Taking the listing below line by line, tally those that contain the string "Installatie". Give the total alone.

Start of Input for this task

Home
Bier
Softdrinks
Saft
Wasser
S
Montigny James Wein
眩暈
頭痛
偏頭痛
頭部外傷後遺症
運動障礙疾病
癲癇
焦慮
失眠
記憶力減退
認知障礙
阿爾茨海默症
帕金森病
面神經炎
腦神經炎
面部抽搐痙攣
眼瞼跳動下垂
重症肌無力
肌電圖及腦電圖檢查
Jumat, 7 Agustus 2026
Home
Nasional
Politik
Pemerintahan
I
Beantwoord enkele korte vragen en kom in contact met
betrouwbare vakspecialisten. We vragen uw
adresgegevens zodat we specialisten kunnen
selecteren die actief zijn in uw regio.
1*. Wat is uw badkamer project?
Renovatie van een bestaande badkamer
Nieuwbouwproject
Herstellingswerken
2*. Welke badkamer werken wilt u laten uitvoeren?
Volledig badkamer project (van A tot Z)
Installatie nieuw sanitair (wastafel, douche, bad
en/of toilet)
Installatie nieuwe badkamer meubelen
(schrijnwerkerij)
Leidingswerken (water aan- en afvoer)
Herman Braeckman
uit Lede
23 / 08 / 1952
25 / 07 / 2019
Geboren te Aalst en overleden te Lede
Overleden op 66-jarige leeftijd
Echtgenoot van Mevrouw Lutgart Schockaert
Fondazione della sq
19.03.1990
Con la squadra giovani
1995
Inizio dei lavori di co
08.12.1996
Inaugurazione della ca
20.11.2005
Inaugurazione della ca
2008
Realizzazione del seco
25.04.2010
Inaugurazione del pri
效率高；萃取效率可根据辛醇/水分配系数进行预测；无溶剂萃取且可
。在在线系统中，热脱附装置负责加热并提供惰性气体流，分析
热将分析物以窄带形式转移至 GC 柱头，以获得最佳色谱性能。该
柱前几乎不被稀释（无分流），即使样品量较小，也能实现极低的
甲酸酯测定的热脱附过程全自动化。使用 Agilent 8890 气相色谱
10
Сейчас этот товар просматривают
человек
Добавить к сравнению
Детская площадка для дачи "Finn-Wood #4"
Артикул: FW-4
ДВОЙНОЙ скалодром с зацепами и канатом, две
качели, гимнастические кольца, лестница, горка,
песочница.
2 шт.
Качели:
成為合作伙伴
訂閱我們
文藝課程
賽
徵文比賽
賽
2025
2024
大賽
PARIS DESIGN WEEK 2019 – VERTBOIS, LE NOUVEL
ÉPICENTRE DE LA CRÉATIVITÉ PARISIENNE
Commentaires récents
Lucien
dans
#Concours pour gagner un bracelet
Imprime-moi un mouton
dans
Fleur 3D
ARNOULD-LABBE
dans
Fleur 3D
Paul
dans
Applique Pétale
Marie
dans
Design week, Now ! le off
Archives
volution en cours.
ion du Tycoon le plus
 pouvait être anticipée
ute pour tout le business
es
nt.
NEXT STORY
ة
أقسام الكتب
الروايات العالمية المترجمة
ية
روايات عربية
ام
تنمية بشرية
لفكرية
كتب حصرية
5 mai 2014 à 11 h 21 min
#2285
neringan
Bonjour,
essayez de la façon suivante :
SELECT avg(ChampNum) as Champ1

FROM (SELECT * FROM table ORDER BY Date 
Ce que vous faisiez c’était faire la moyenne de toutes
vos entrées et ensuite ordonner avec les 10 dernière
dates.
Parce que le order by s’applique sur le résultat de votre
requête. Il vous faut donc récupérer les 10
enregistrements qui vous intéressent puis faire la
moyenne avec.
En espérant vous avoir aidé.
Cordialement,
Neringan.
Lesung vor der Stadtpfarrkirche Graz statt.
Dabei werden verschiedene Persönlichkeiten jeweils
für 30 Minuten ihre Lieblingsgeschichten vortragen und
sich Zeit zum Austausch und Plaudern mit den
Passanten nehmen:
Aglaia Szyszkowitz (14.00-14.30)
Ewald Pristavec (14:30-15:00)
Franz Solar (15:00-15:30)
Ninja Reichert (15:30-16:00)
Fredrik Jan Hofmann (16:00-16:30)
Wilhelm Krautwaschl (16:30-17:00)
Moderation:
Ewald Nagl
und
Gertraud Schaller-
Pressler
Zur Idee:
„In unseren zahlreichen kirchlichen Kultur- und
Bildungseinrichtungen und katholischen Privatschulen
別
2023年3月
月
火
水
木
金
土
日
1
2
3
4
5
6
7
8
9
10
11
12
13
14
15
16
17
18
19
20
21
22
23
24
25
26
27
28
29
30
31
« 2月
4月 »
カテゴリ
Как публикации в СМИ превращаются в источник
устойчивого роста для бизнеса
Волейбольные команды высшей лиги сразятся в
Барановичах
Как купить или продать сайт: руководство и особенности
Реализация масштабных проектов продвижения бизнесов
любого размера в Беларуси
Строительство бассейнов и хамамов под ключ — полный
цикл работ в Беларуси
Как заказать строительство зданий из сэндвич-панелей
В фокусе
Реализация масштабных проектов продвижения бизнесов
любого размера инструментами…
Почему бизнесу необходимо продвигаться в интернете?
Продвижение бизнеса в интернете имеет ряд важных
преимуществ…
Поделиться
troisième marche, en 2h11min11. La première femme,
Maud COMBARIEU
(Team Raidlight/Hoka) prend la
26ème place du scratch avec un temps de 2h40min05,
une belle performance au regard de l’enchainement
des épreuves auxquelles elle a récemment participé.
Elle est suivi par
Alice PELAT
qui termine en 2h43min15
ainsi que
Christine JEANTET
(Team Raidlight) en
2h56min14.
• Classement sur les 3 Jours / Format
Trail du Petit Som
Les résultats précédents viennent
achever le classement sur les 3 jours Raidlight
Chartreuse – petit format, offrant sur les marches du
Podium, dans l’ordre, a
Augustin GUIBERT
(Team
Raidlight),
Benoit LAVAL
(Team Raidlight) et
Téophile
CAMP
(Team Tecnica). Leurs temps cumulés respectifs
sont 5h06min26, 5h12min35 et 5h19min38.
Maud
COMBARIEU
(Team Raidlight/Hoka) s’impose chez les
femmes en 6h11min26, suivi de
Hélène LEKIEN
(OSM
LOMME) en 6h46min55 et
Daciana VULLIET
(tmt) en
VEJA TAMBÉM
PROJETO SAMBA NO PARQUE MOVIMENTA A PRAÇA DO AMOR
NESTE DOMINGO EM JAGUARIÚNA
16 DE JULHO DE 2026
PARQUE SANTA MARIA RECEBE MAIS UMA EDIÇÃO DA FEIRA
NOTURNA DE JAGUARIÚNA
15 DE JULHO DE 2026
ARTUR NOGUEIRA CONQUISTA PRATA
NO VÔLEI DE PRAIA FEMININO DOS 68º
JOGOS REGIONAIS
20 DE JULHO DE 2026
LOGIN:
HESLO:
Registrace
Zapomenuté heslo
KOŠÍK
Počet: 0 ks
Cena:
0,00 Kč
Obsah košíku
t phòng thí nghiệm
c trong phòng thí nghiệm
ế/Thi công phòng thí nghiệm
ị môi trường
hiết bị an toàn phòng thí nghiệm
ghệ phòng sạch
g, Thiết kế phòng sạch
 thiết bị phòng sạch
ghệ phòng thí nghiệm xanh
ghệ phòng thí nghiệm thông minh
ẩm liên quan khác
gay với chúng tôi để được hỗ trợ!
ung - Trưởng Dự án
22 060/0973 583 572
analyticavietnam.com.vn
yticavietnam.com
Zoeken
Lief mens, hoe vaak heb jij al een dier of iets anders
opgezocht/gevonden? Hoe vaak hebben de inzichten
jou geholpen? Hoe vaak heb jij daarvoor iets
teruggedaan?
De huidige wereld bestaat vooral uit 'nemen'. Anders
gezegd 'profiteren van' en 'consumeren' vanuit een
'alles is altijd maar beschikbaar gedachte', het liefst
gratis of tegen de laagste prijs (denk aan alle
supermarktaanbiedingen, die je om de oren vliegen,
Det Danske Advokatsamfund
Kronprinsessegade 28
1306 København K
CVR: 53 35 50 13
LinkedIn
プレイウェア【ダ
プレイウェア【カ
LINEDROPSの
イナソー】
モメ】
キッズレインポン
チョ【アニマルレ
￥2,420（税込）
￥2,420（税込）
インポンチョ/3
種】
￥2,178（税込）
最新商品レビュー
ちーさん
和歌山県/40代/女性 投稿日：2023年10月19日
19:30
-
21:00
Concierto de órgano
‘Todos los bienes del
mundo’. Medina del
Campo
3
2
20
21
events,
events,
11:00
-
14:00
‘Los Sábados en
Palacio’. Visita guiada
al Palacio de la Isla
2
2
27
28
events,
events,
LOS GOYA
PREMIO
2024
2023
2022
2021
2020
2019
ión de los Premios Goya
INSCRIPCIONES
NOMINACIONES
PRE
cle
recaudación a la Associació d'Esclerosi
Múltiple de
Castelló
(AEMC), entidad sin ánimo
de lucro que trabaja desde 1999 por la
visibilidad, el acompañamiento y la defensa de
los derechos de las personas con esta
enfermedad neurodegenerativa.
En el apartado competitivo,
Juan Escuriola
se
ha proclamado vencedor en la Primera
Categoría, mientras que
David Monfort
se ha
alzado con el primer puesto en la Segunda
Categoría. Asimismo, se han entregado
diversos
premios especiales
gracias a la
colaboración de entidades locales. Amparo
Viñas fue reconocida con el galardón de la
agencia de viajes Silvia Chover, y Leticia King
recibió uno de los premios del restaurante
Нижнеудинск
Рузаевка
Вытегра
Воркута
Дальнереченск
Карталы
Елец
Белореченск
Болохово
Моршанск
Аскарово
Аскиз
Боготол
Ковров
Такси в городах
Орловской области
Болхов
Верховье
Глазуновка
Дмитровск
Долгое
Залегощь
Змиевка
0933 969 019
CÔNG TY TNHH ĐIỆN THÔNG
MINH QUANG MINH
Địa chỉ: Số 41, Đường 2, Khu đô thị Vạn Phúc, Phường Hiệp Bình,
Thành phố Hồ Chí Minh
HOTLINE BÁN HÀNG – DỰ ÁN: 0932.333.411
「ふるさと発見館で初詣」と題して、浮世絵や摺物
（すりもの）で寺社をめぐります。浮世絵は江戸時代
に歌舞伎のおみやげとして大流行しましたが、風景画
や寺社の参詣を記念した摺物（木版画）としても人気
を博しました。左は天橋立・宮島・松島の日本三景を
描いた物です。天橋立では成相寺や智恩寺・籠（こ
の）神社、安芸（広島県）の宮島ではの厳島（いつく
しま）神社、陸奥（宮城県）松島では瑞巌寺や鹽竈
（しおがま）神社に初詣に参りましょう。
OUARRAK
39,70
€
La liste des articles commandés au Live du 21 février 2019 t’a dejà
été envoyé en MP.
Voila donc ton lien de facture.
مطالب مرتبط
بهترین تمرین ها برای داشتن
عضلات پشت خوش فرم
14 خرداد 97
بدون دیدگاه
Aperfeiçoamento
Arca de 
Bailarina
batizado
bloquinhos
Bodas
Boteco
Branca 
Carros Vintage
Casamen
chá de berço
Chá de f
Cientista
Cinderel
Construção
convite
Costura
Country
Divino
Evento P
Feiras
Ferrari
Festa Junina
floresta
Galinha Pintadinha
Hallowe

End of Input for this task

» Response
2